En la mañana del 15 el general Blake, luego que llegó a María, distante dos leguas y media de Zaragoza, pasó más allá y cruzó el arroyo que pasa por delante de aquel pueblo. Su ejército estaba distribuido en columnas mandadas por coroneles, y le colocó sobre unas lomas repartido en dos líneas. La primera de estas la mandaba Don Pedro Roca, y en ella se mantuvo desde el principio Don Joaquín Blake. Estaba al frente de la segunda el marqués de Lazán. Situose sobre la derecha, que era la parte más llana, la caballería, capitaneada por el general Odonojú con algunos infantes, apoyándose en el Huerba, cuyas dos orillas ocupaba. La fuerza allí presente no pasaba de 12.000 hombres, continuando destacada en Botorrita la división de Aréizaga compuesta de 5000 combatientes.
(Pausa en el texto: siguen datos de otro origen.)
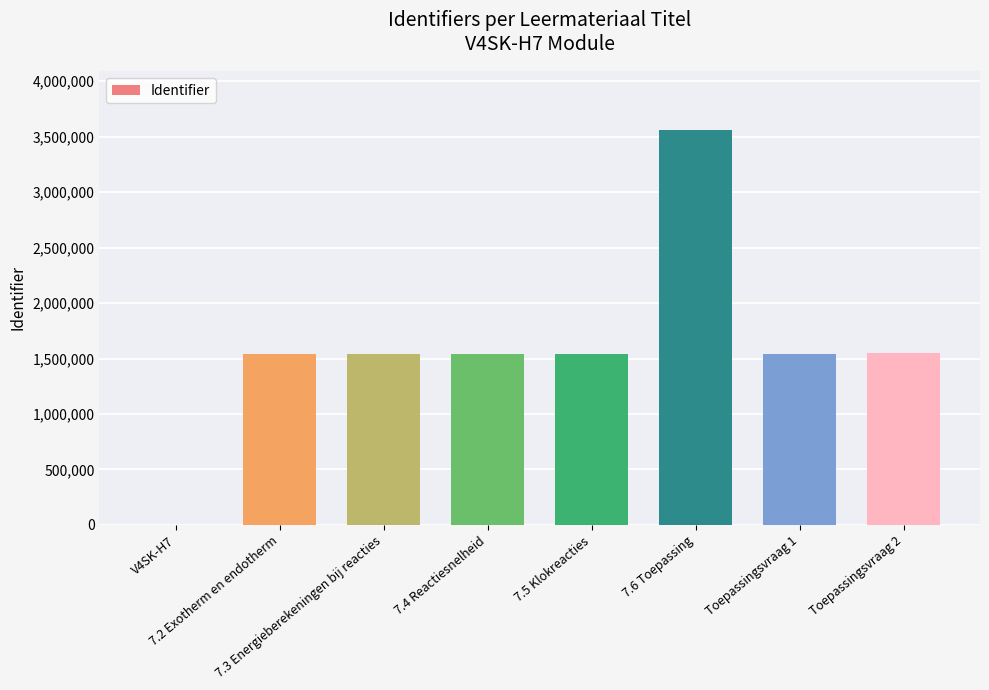

Which has a higher value, V4SK-H7 or 7.6 Toepassing?

7.6 Toepassing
Enfrente, y a corta distancia del nuestro, se divisaba el ejército francés, guiado por su general Suchet. Los españoles permanecían quietos en su puesto, y los enemigos no se apresuraron a empeñar la acción hasta las dos de la tarde que les llegó el refuerzo de los regimientos de Tudela. Entonces habiendo dejado de antemano en Torrero al general Laval para tener en respeto a Zaragoza, moviose Suchet por el frente haciendo otro tanto los españoles. Dieron estos muestras de flanquear con su izquierda la derecha de los enemigos, lo cual estorbó el general francés reforzándola, hasta querer por aquella parte romper nuestras filas. Separaba a entrambos ejércitos una quebrada que recibió orden de cruzar el general Musnier, a quien no solo repelieron los españoles, sino que reforzada su izquierda con gente de la derecha le desordenaron y deshicieron. Acudió en su auxilio por mandato de Suchet el intrépido general Harispe, consiguiendo, aunque herido, restablecer entre sus tropas el ánimo y la confianza. En aquella hora sobrevino una horrorosa tronada con lluvia y viento que casi suspendió el combate, impidiendo a ambos ejércitos el distinguirse claramente.
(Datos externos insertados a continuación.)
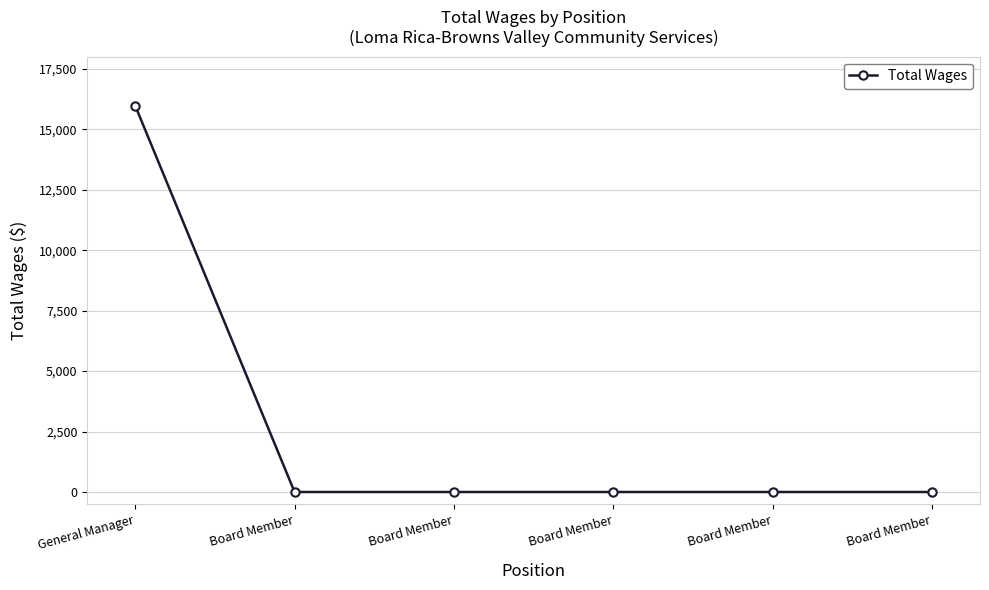

Is it true that the value at General Manager is 28338?

False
Serenado el tiempo, pensó Suchet que sería más fácil romper la derecha no colocada tan ventajosamente, y en donde se hallaba la caballería, inferior a la suya en número y disciplina. Así fue que con una columna avanzó de aquel lado el general Habert, precediéndole Vattier con dos regimientos de caballería. Ejecutada la operación con celeridad se vieron arrollados los jinetes españoles y rota la derecha, apoderándose los franceses de un puentecillo por el cual se cruzaba el arroyo colocado detrás de nuestra posición. Permaneció no obstante firme en esta Don Joaquín Blake, y ayudado de los generales Lazán y Roca resistió durante largo rato y con denuedo a las impetuosas acometidas que por el frente y oblicuamente hicieron los franceses. Al fin, flaqueando algunos cuerpos españoles, se arrojaron todos abajo de las lomas que ocupaban, en cuyas hondonadas, formándose barrizales con la lluvia de la tormenta, se atascaron muchos cañones, de los que en todo se perdieron hasta unos quince. Fueron cogidos prisioneros el general Odonojú y el coronel Menchaca, siendo bastantes los muertos.

Retírase Blake
a Botorrita.

Retiráronse después los españoles sin particular molestia, uniéndose en Botorrita a la división de Aréizaga, que lastimosamente no tomó parte en la acción. Ignoramos las razones que asistieron a Don Joaquín Blake para tenerla alejada del campo de batalla. Si fue con intento de buscar en ella refugio en caso de derrota, lo mismo le hubiera encontrado teniéndola más cerca y a su vista, con la diferencia de que, empleados oportunamente sus soldados al desconcertarse la derecha, muy otro hubiera sido el éxito de la refriega, bien disputada por nuestra parte, recientes todavía los laureles de Alcañiz, y desasosegados los franceses con la terrible imagen de Zaragoza, que a la espalda aguardaba silenciosa su libertad.